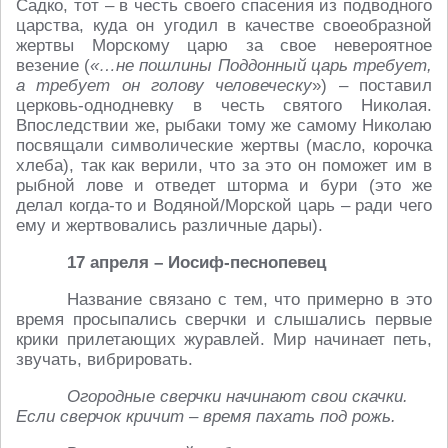
Садко, тот – в честь своего спасения из подводного
царства, куда он угодил в качестве своеобразной
жертвы Морскому царю за свое невероятное
везение (
«…не пошлины Поддонный царь требует,
а требует он голову человеческу
») – поставил
церковь-однодневку в честь святого Николая.
Впоследствии же, рыбаки тому же самому Николаю
посвящали символические жертвы (масло, корочка
хлеба), так как верили, что за это он поможет им в
рыбной лове и отведет шторма и бури (это же
делал когда-то и Водяной/Морской царь – ради чего
ему и жертвовались различные дары).
17 апреля – Иосиф-песнопевец
Название связано с тем, что примерно в это
время просыпались сверчки и слышались первые
крики прилетающих журавлей. Мир начинает петь,
звучать, вибрировать.
Огородные сверчки начинают свои скачки.
Если сверчок кричит – время пахать под рожь.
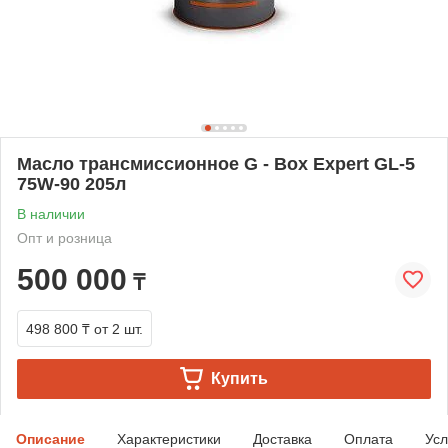
Масло трансмиссионное G - Box Expert GL-5
75W-90 205л
В наличии
Опт и розница
500 000
₸
498 800 ₸
от 2 шт.
Купить
Описание
Характеристики
Доставка
Оплата
Усл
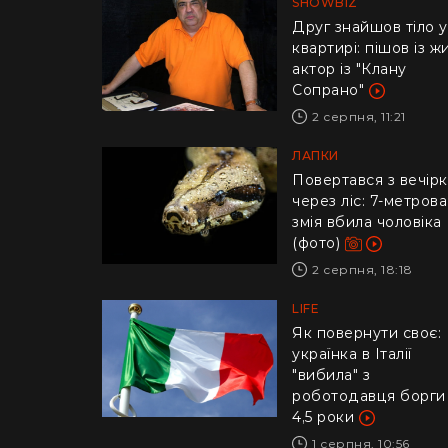
SHOWBIZ
Друг знайшов тіло у
квартирі: пішов із ж
актор із "Клану
Сопрано"
2 серпня, 11:21
ЛАПКИ
Повертався з вечір
через ліс: 7-метрова
змія вбила чоловіка
(фото)
2 серпня, 18:18
LIFE
​Як повернути своє:
українка в Італії
"вибила" з
роботодавця борги
4,5 роки
1 серпня, 10:56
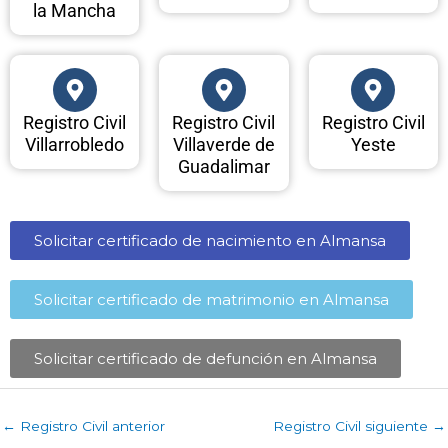
la Mancha
Registro Civil
Registro Civil
Registro Civil
Villarrobledo
Villaverde de
Yeste
Guadalimar
Solicitar certificado de nacimiento en Almansa​
Solicitar certificado de matrimonio en Almansa​
Solicitar certificado de defunción en Almansa​
←
Registro Civil anterior
Registro Civil siguiente
→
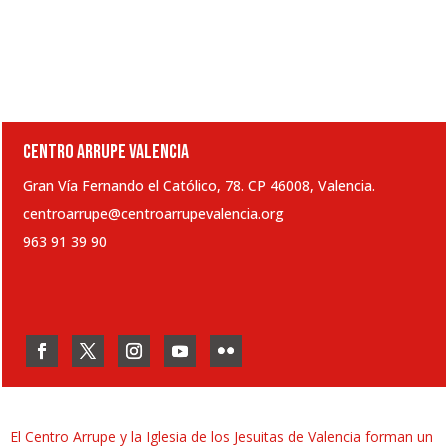
CENTRO ARRUPE VALENCIA
Gran Vía Fernando el Católico, 78. CP 46008, Valencia.
centroarrupe@centroarrupevalencia.org
963 91 39 90
El Centro Arrupe y la Iglesia de los Jesuitas de Valencia forman un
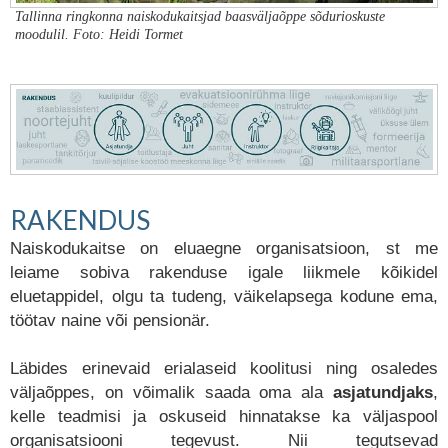
Tallinna ringkonna naiskodukaitsjad baasväljaõppe sõdurioskuste
moodulil. Foto: Heidi Tormet
RAKENDUS
Naiskodukaitse on eluaegne organisatsioon, st me
leiame sobiva rakenduse igale liikmele kõikidel
eluetappidel, olgu ta tudeng, väikelapsega kodune ema,
töötav naine või
pensionär
.
Läbides erinevaid erialaseid koolitusi ning osaledes
väljaõppes, on võimalik saada oma ala
asjatundjaks
,
kelle teadmisi ja oskuseid hinnatakse ka väljaspool
organisatsiooni tegevust. Nii tegutsevad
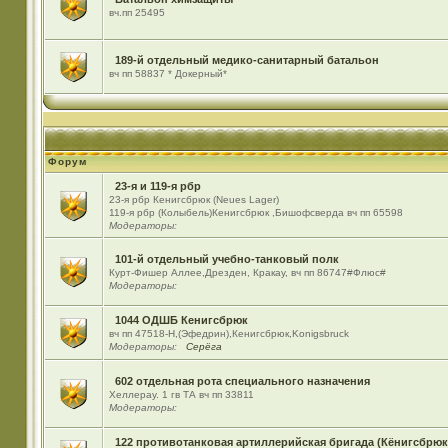
вч.пп 25495
189-й отдельный медико-санитарный батальон
вч пп 58837 * Докерный*
Форум
23-я и 119-я рбр
23-я рбр Кенигсбрюк (Neues Lager)
119-я рбр (Колыбель)Кенигсбрюк ,Бишофсверда вч пп 65598
Модераторы:
101-й отдельный учебно-танковый полк
Курт-Фишер Аллее,Дрезден, Кракау, вч пп 86747#Флюс#
Модераторы:
1044 ОДШБ Кенигсбрюк
вч пп 47518-Н,(Эфедрин),Кенигсбрюк,Konigsbruck
Модераторы:
Серёга
602 отдельная рота специального назначения
Хеллерау. 1 гв ТА вч пп 33811
Модераторы:
122 противотанковая артиллерийская бригада (Кёнигсбрюк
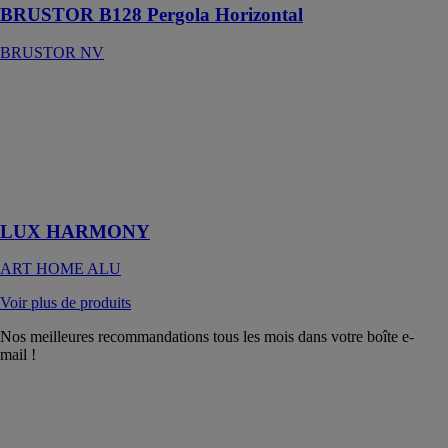
BRUSTOR B128 Pergola Horizontal
BRUSTOR NV
LUX
HARMONY
ART HOME
ALU
Le confort n’est
plus un luxe !
LUX HARMONY
ART HOME ALU
Voir plus de produits
Nos meilleures recommandations tous les mois dans votre boîte e-
mail !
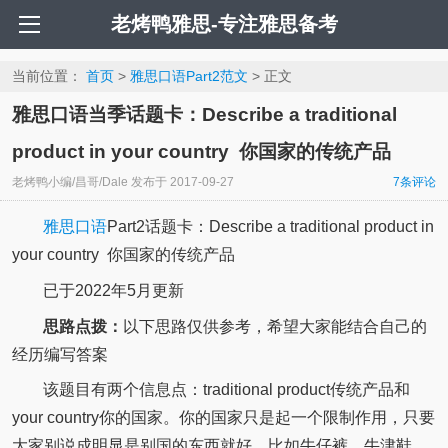
老烤鸭雅思-专注雅思备考
当前位置：
首页
>
雅思口语Part2范文
> 正文
雅思口语当季话题卡：Describe a traditional
product in your country 你国家的传统产品
老烤鸭小编/昌哥/Dale
发布于
2017-09-27
7
条评论
雅思口语
Part2话题卡：Describe a traditional product in
your country 你国家的传统产品
已于2022年5月更新
思路点拨：
以下思路仅供参考，希望大家能结合自己的
经历编写答案
该题目有两个信息点：traditional product传统产品和
your country你的国家。你的国家只是起一个限制作用，只要
大家别说成明显是别国的东西就好，比如牛仔裤、牛津鞋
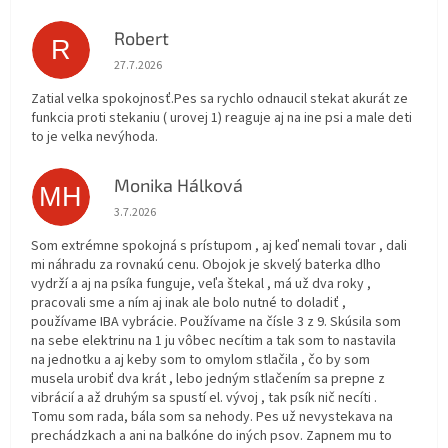
Robert
R
Hodnotenie obchodu je 5 z 5 hviezdičiek.
27.7.2026
Zatial velka spokojnosť.Pes sa rychlo odnaucil stekat akurát ze
funkcia proti stekaniu ( urovej 1) reaguje aj na ine psi a male deti
to je velka nevýhoda.
Monika Hálková
MH
Hodnotenie obchodu je 5 z 5 hviezdičiek.
3.7.2026
Som extrémne spokojná s prístupom , aj keď nemali tovar , dali
mi náhradu za rovnakú cenu. Obojok je skvelý baterka dlho
vydrží a aj na psíka funguje, veľa štekal , má už dva roky ,
pracovali sme a ním aj inak ale bolo nutné to doladiť ,
používame IBA vybrácie. Používame na čísle 3 z 9. Skúsila som
na sebe elektrinu na 1 ju vôbec necítim a tak som to nastavila
na jednotku a aj keby som to omylom stlačila , čo by som
musela urobiť dva krát , lebo jedným stlačením sa prepne z
vibrácií a až druhým sa spustí el. vývoj , tak psík nič necíti .
Tomu som rada, bála som sa nehody. Pes už nevystekava na
prechádzkach a ani na balkóne do iných psov. Zapnem mu to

+++

▶ TO DO
Turn the lines from the first one above through the line containing "Название связано с тем, что примерно в это" into a numbered list, both included. Skip blank lines and leave out the pictures.

▶ WRITTEN ANSWER
1. Садко, тот – в честь своего спасения из подводного
2. царства, куда он угодил в качестве своеобразной
3. жертвы Морскому царю за свое невероятное
4. везение (
5. «…не пошлины Поддонный царь требует,
6. а требует он голову человеческу
7. ») – поставил
8. церковь-однодневку в честь святого Николая.
9. Впоследствии же, рыбаки тому же самому Николаю
10. посвящали символические жертвы (масло, корочка
11. хлеба), так как верили, что за это он поможет им в
12. рыбной лове и отведет шторма и бури (это же
13. делал когда-то и Водяной/Морской царь – ради чего
14. ему и жертвовались различные дары).
15. 17 апреля – Иосиф-песнопевец
16. Название связано с тем, что примерно в это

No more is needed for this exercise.